Зато другая «открытая» тогда школа привела меня в восторг, и я до сих пор с огромным удовольствием ее «посещаю». Речь идет о французских историках, изначально публиковавших свои статьи в журнале Annales d’histoire économique et Sociale[343]. Возможно, меня подтолкнула к ним страсть к изучению Средневековья, зародившаяся благодаря Данте и Боккаччо, или, может, извечный интерес скорее к частной жизни обычных людей, а не великим битвам и договорам между сильными мира сего – то, что в среде «анналистов» называют «микроисторией». В общем, я начала одну за другой жадно глотать работы Марка Блока, Фернана Броделя, Жака Ле Гоффа, Жоржа Дюби[344], а затем и Эммануэля Ле Руа Ладюри, чья книга «Монтайю, окситанская деревня (1294–1324)»[345] мне видится самым замечательным историческим исследованием об инквизиции, какое я когда-либо читала.

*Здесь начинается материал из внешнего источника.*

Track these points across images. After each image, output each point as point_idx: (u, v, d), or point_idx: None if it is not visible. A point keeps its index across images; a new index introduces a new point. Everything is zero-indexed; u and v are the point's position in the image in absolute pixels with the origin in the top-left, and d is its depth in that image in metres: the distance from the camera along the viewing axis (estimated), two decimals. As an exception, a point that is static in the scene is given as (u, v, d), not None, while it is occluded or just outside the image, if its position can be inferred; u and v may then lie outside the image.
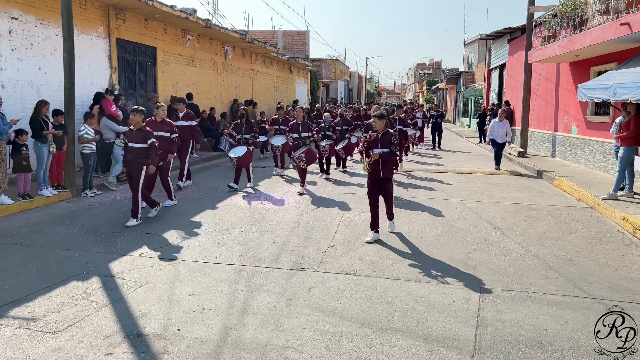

Понимаю, что чаще упоминаю сейчас имена писателей, чем названия или содержание их произведений. Дело в том, что в тот период я не охотилась за отдельными книгами: я находила понравившегося автора и старалась прочесть все, что он написал. Но составлять тут списки по каждому из них было бы довольно скучно, а вдаваться в подробности – бесконечно долго (и еще более скучно). Надо сказать, привычка эта у меня осталась до сих пор: если мне нравится книга, я ищу все произведения того же автора. Иногда моя любовь усиливается, но временами приходится столкнуться и с разочарованием, поскольку не каждый писатель способен из года в год поддерживать высокий уровень, да и кое-какие темы или персонажи мне все-таки интереснее прочих.